- Beneficial acclimation hypothesis
The Beneficial Acclimation Hypothesis is the physiological hypothesis that acclimating to a particular environment (particularly thermal) provides an organism with fitness advantages in that environment. First formally defined and tested by Armand M. Leroi, Albert Bennett, and Richard Lenski in 1994, it has however been a central assumption in historical physiological work that acclimation is adaptive. Further refined by Raymond B. Huey and David Berrigan under the strong inference approach, the hypothesis has been falsified as a general rule by a series of multiple hypotheses experiments.
History and Definition
While physiologists have traditionally assumed that acclimation is beneficial (or explicitly defined it as such), criticism of the adaptationist program by Stephen Jay Gould and Richard Lewontin led to a call for increased robustness in testing adaptationist hypotheses. The initial definition of the Beneficial Acclimation Hypothesis, as published in 1994 in the Proceedings of the National Academy of Sciences by Leroi et al., is that
“acclimation to a particular environment gives an organism a performance advantage in that environment over another organism that has not had the opportunity to acclimate to that particular environment.”
This definition was further reworked in an article in American Zoologist 1999 by Raymond B. Huey, David Berrigan, George W. Gilchrist, and Jon C. Herron. They determined that, following Platt’s strong inference approach, multiple competing hypotheses were needed to properly assess beneficial acclimation (see picture at right). These included:
1. Beneficial Acclimation. Acclimating to a particular environment confers fitness advantages in that environment.

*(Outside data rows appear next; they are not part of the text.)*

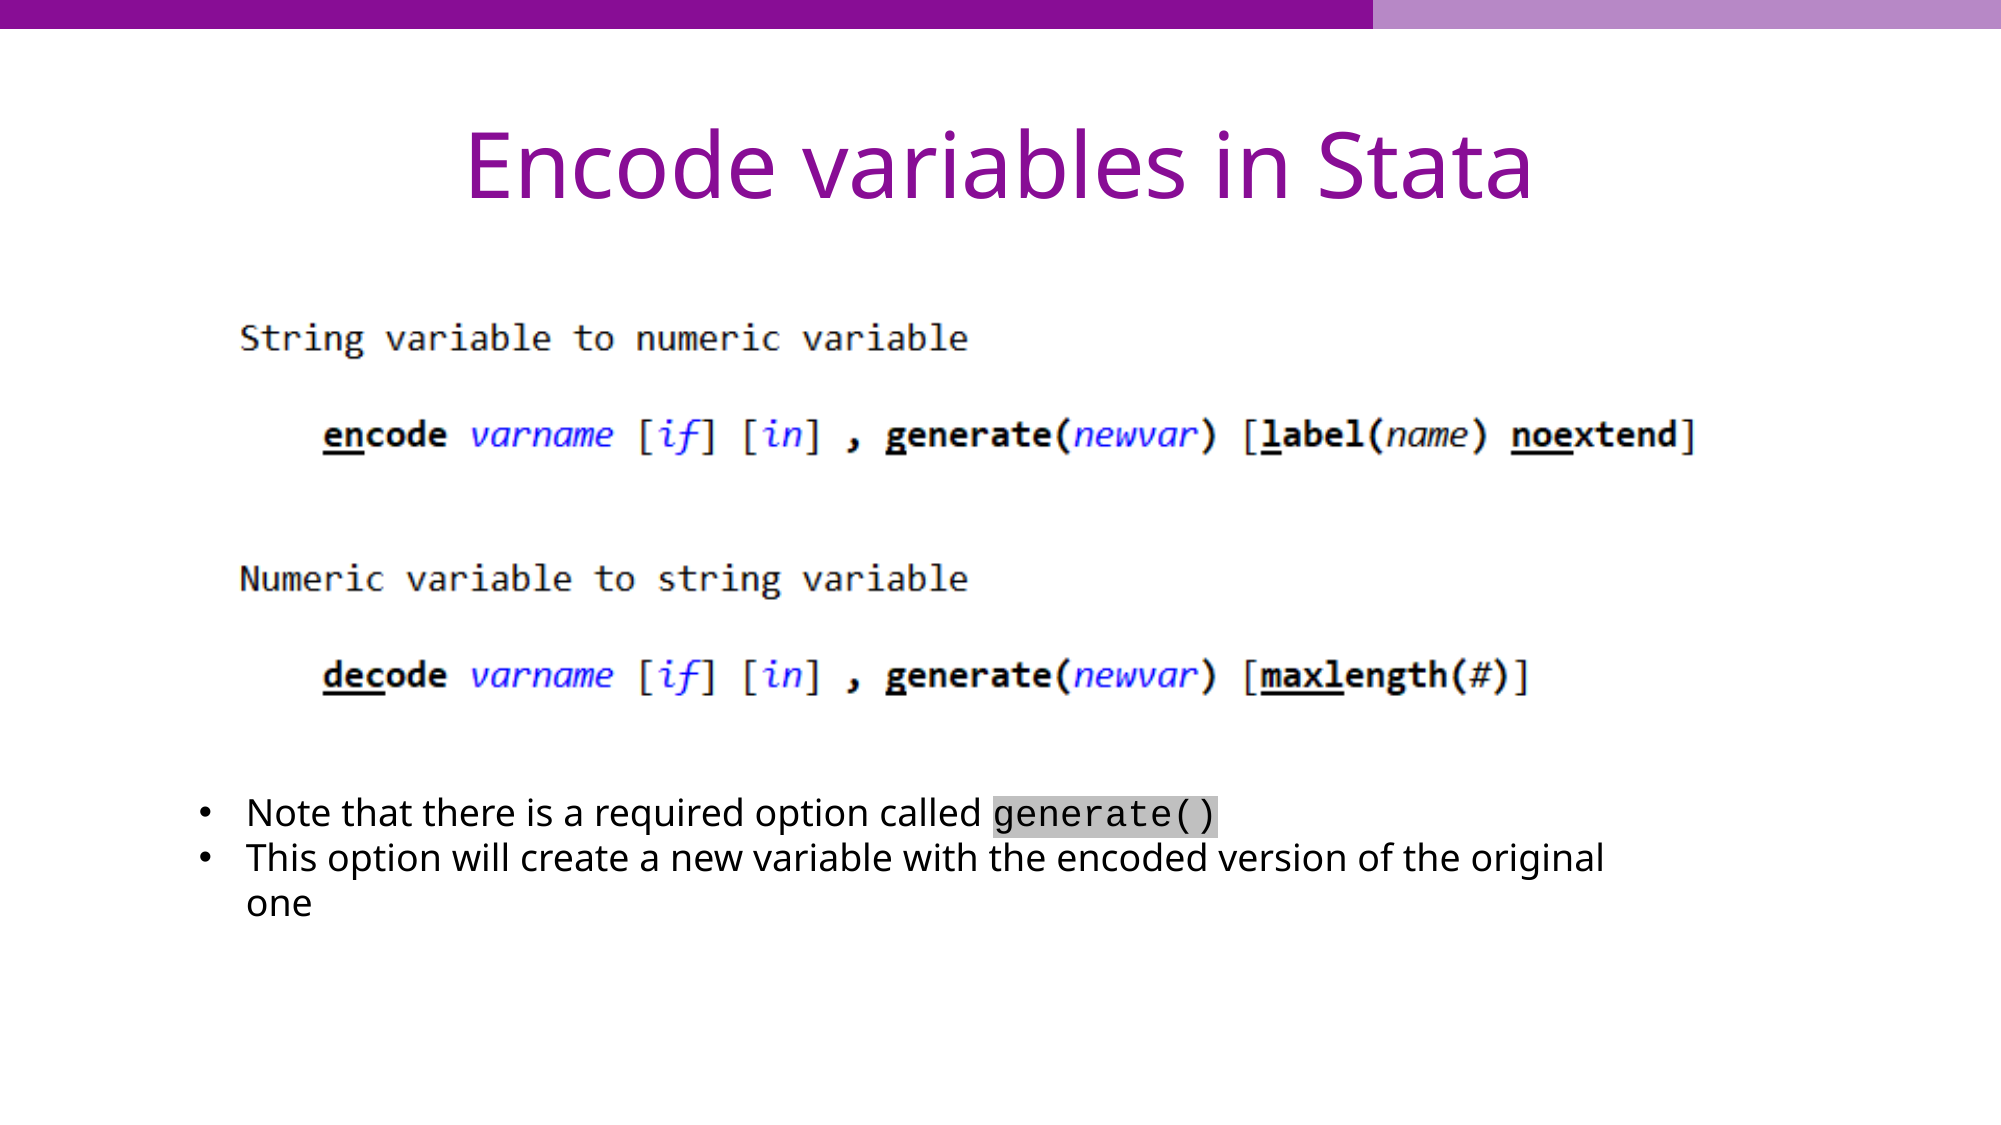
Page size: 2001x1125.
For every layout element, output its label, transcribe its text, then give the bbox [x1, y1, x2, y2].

title Encode variables in Stata [137, 59, 1863, 278]
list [215, 307, 1720, 742]
text_box Note that there is a required option called generate() This option will create a new variable with the encoded version of the original one [184, 781, 1639, 932]
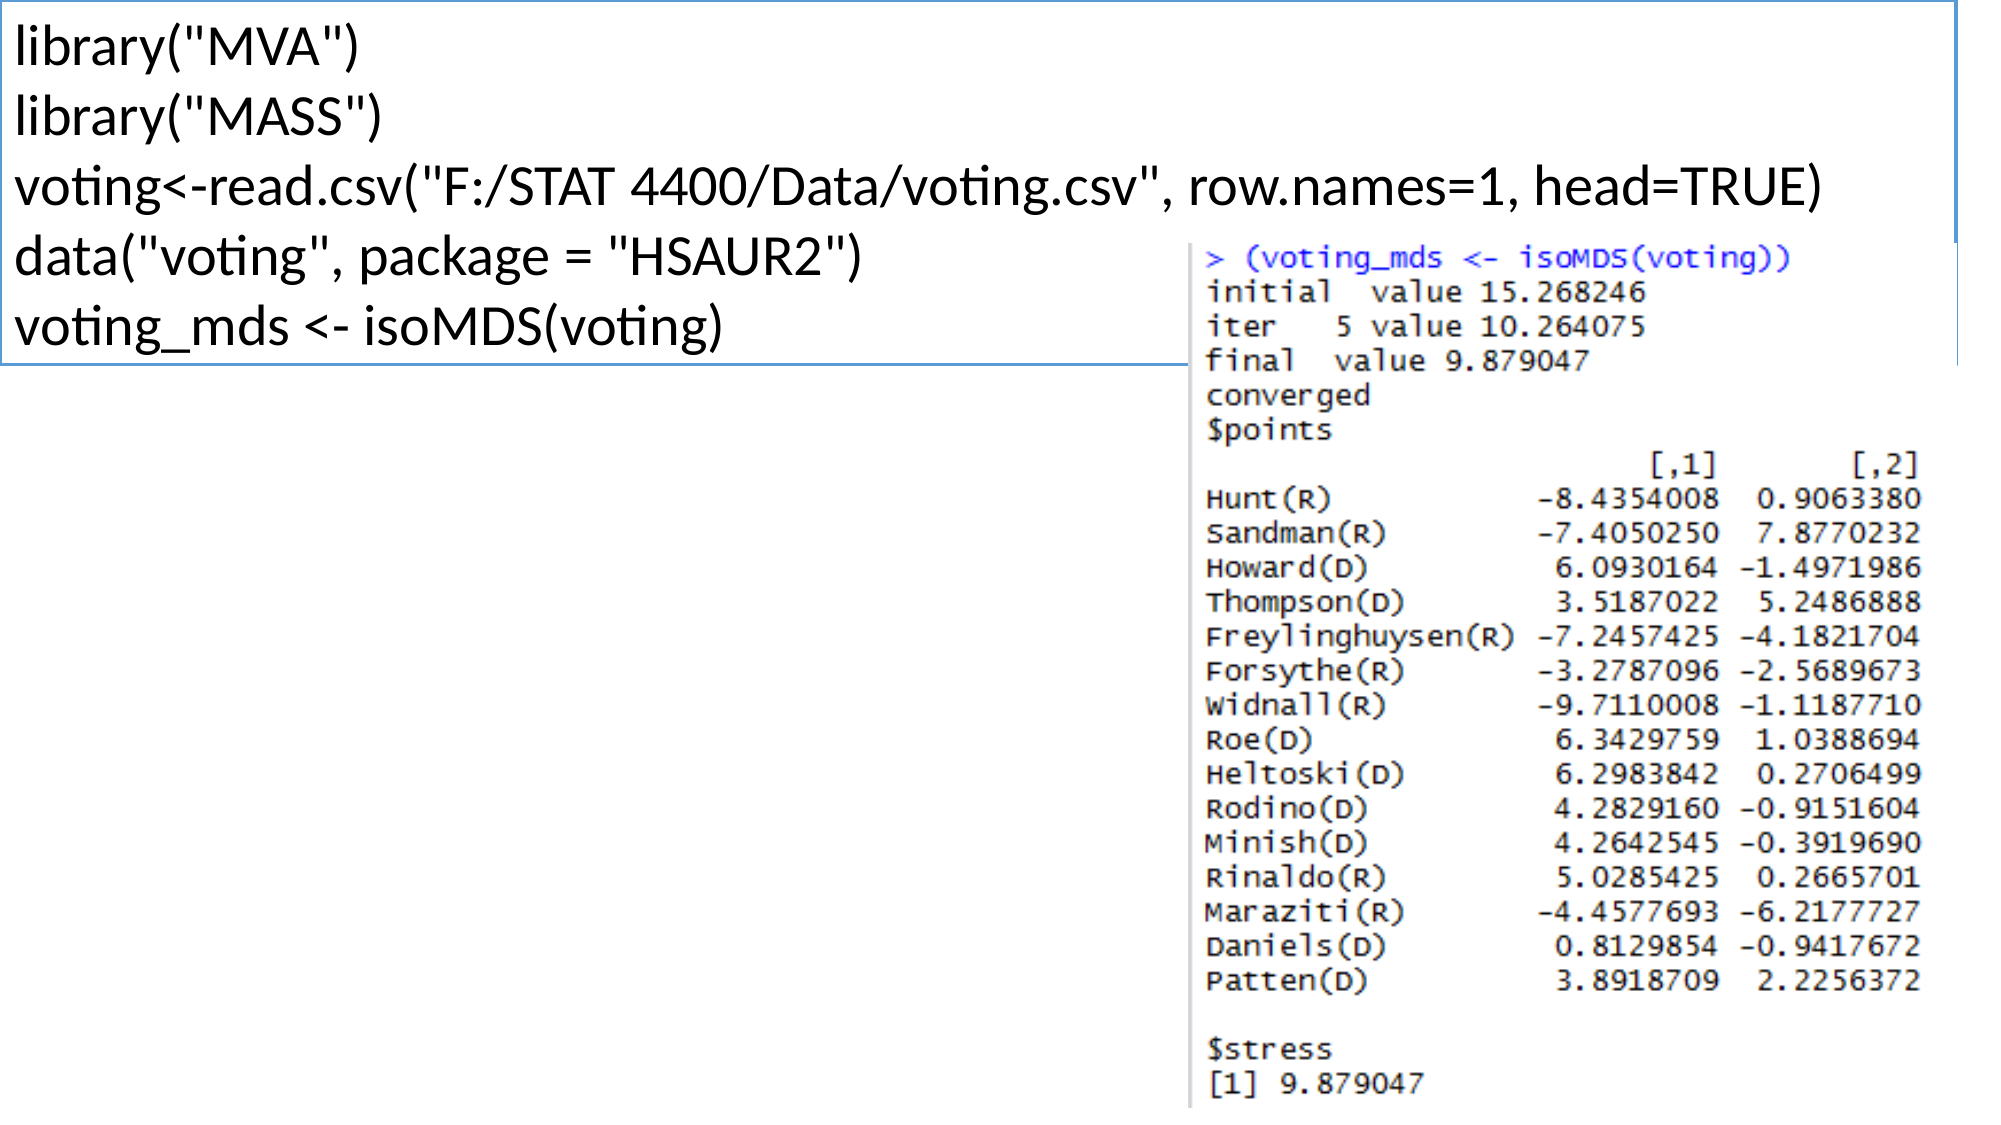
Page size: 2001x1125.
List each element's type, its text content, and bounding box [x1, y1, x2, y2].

picture [1188, 243, 1957, 1108]
text_box library("MVA") library("MASS") voting<-read.csv("F:/STAT 4400/Data/voting.csv", row.names=1, head=TRUE) data("voting", package = "HSAUR2") voting_mds <- isoMDS(voting) [0, 0, 1957, 365]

2. Optimal Developmental Temperature. There is an ideal temperature to develop at so individuals reared at an optimal temperature compete better in all environments.

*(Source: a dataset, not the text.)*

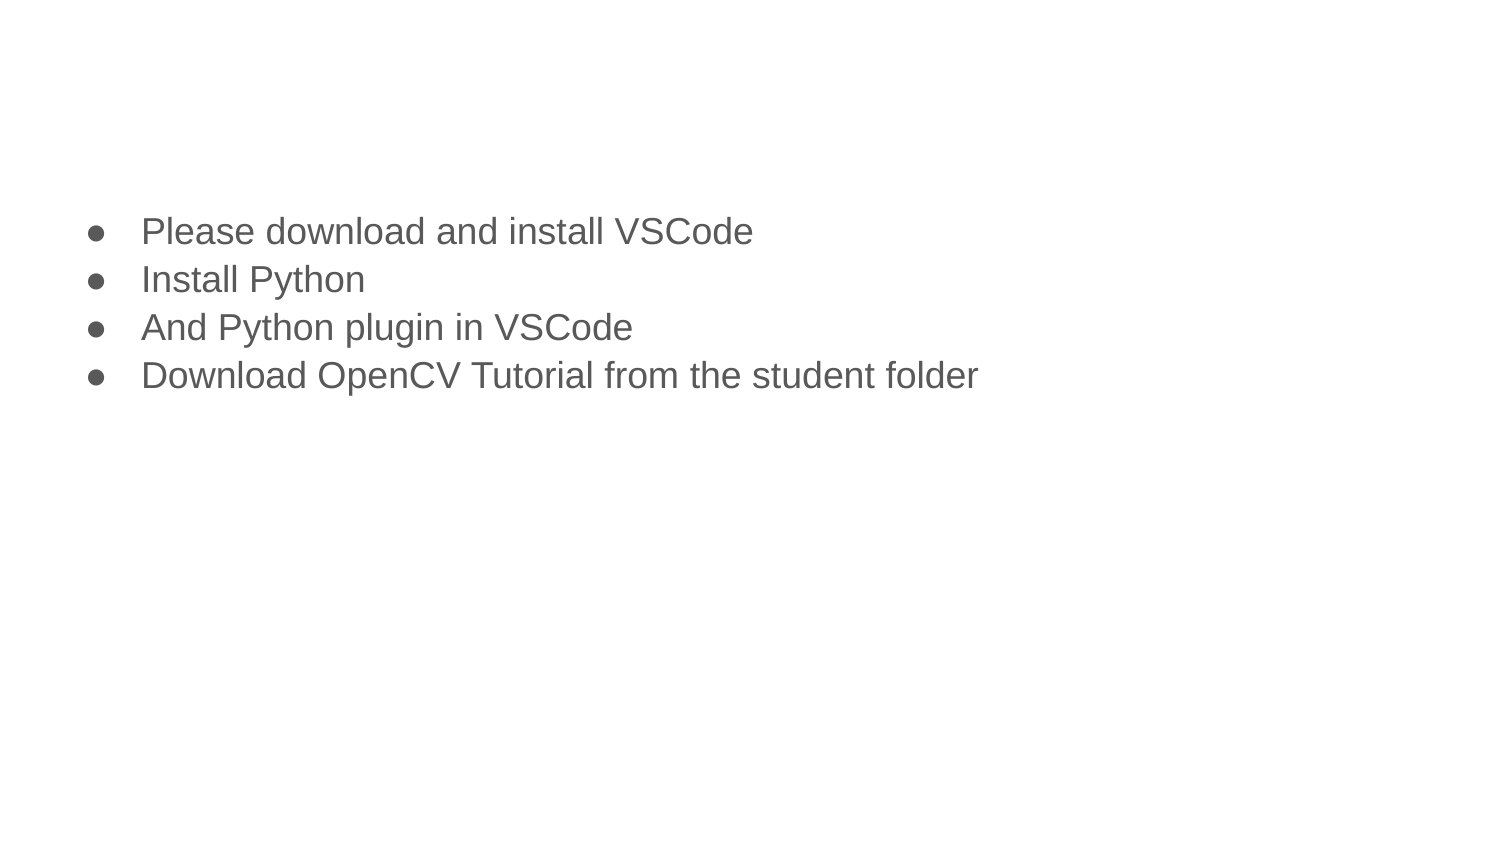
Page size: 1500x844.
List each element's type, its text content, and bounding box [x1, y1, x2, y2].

list Please download and install VSCode Install Python And Python plugin in VSCode Download OpenCV Tutorial from the student folder [51, 189, 1449, 750]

3. Colder (bigger) Is Better. In ectotherms, individuals reared in colder environments tend to develop to a larger body size. These individuals therefore have a fitness advantage in all environments.
4. Warmer (smaller) Is Better. The inverse of Colder Is Better. Smaller individuals have a fitness advantage.
5. Developmental Buffering. Development temperature does not affect adult fitness.
Experimental Tests
The majority of tests of the Beneficial Adaptation Hypothesis have, following Krogh’s Principle, centered on the model organisms Drosophila melanogaster and Escherichia coli. And more particularly, experimental tests have centered on easily-measured temperature adaptation (although other systems have been studied, see). Of the several experimental tests of the Beneficial Acclimation Hypothesis, the majority have rejected it being true in all cases.
Leroi et al.’s initial experiments, testing only the Beneficial Acclimation Hypothesis and not the subsequent hypotheses developed by Huey et al., were the first to address the issue. Colonies of E. coli were acclimated for seven generations in two different temperature conditions: 32 °C and 41.5 °C. Colonies were then competed against each other at those temperatures (see picture). He found that, agreeing with the Beneficial Acclimation Hypothesis, colonies acclimated at 32 °C competed better at 32 °C. However, at 41.5 °C, colonies acclimated at 32 °C competed better as well which lead to the authors rejecting the generality of beneficial acclimation.
Huey et al. examined four previously-conducted studies, applying the five competing hypotheses, and found that none of the results of the studies could be entirely explained by beneficial acclimation. Instead, a combination of hypotheses were required to explain the observed patterns of acclimation.